What you need to do: Each entry should be restated word for word, with all pictures left out.

Supplied material:
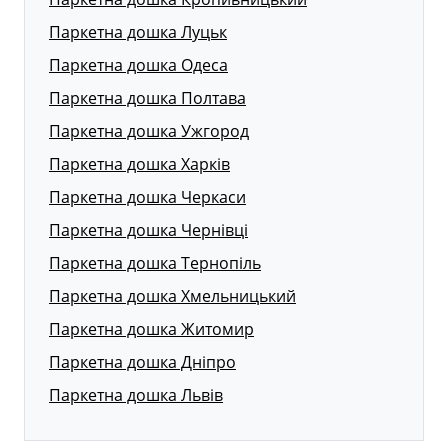
Паркетна дошка Луцьк
Паркетна дошка Одеса
Паркетна дошка Полтава
Паркетна дошка Ужгород
Паркетна дошка Харків
Паркетна дошка Черкаси
Паркетна дошка Чернівці
Паркетна дошка Тернопіль
Паркетна дошка Хмельницький
Паркетна дошка Житомир
Паркетна дошка Дніпро
Паркетна дошка Львів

Task answer:
Паркетна дошка Луцьк
Паркетна дошка Одеса
Паркетна дошка Полтава
Паркетна дошка Ужгород
Паркетна дошка Харків
Паркетна дошка Черкаси
Паркетна дошка Чернівці
Паркетна дошка Тернопіль
Паркетна дошка Хмельницький
Паркетна дошка Житомир
Паркетна дошка Дніпро
Паркетна дошка Львів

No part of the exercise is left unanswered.